Your objective:
Transcribe all of the records, leaving out any pictures.

Available data:
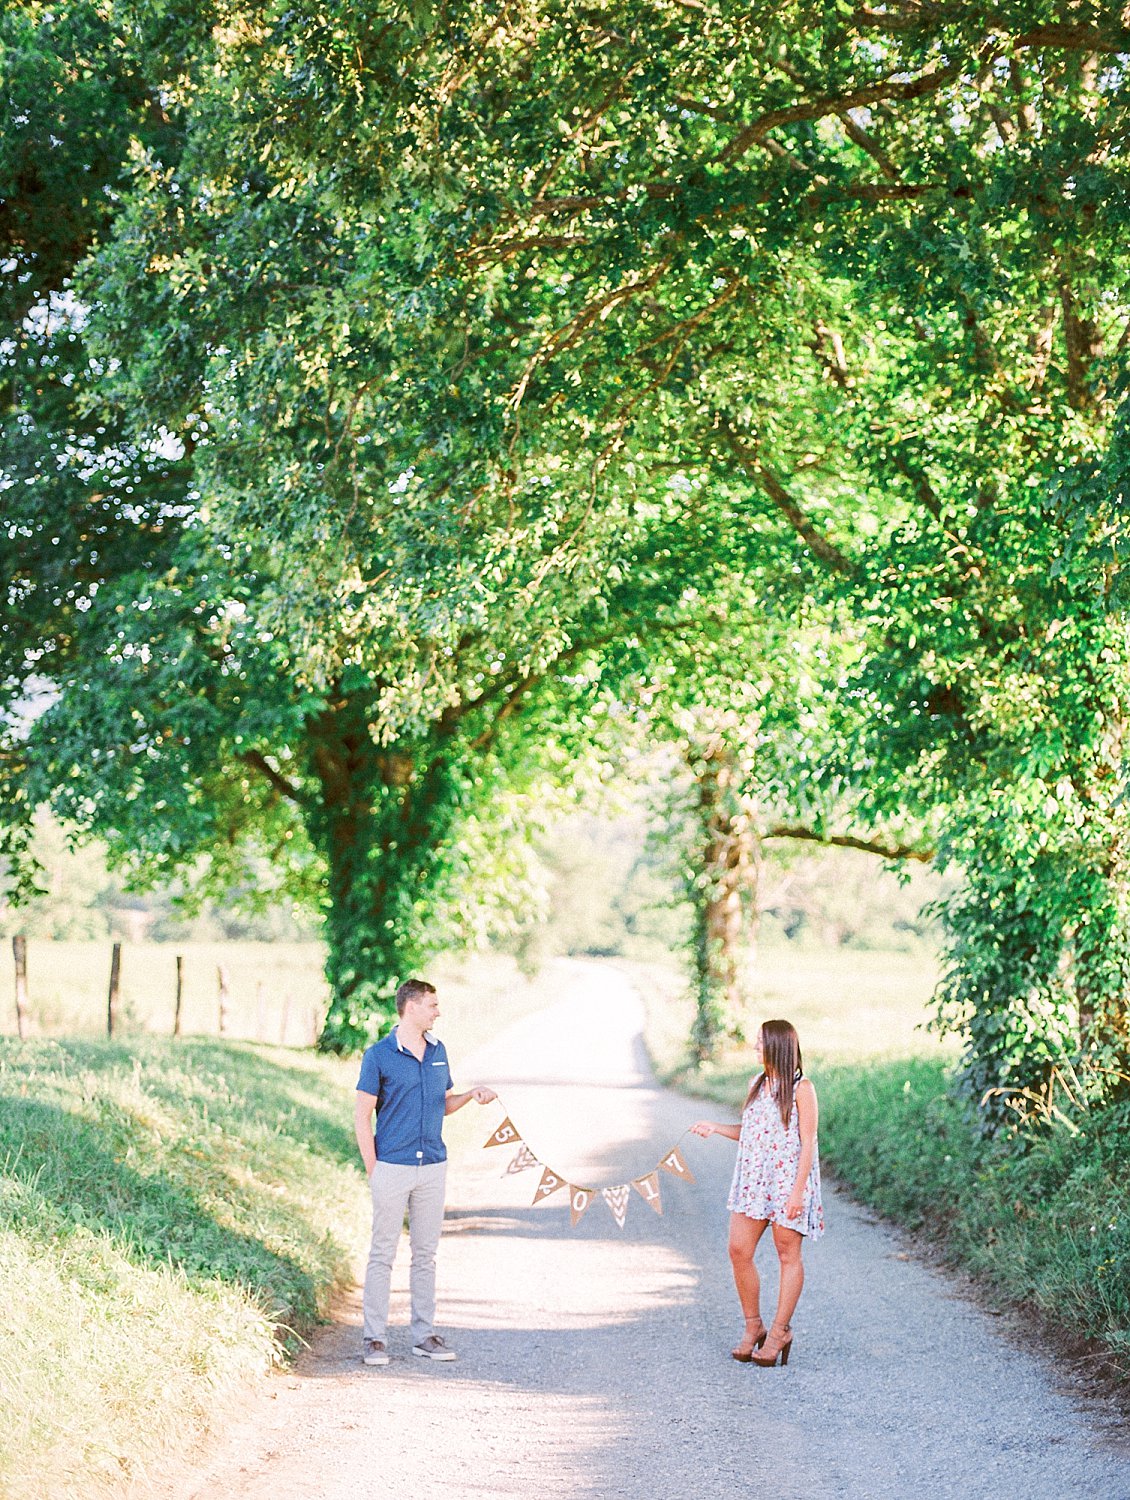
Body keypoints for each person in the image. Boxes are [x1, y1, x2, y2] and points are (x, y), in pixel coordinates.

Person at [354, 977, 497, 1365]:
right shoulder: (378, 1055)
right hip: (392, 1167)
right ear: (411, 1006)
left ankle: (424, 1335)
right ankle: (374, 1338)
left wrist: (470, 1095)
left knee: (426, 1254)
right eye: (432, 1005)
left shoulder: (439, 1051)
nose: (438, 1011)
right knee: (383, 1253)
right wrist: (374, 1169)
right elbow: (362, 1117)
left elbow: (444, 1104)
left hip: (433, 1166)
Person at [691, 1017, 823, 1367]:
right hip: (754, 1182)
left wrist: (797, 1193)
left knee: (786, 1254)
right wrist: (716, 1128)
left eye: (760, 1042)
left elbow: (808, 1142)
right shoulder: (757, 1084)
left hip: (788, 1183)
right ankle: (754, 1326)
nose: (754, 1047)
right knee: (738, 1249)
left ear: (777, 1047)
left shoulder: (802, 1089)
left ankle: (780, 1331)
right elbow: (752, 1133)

Task solution:
Body keypoints for each person in the image. Boxes are [x1, y1, x2, y2] and points are (x, y), in pixel coordinates.

Person at [354, 977, 497, 1365]:
right shoulder: (378, 1055)
right hip: (392, 1167)
right ear: (411, 1006)
left ankle: (424, 1335)
right ankle: (374, 1338)
left wrist: (470, 1095)
left knee: (426, 1254)
right eye: (432, 1005)
left shoulder: (439, 1051)
nose: (438, 1011)
right knee: (383, 1253)
right wrist: (374, 1169)
right elbow: (362, 1117)
left elbow: (444, 1104)
left hip: (433, 1166)
Person at [691, 1017, 823, 1367]:
right hip: (754, 1182)
left wrist: (797, 1193)
left knee: (786, 1254)
right wrist: (716, 1128)
left eye: (760, 1042)
left elbow: (808, 1142)
right shoulder: (757, 1084)
left hip: (788, 1183)
right ankle: (754, 1326)
nose: (754, 1047)
right knee: (738, 1249)
left ear: (777, 1047)
left shoulder: (802, 1089)
left ankle: (780, 1331)
right elbow: (752, 1133)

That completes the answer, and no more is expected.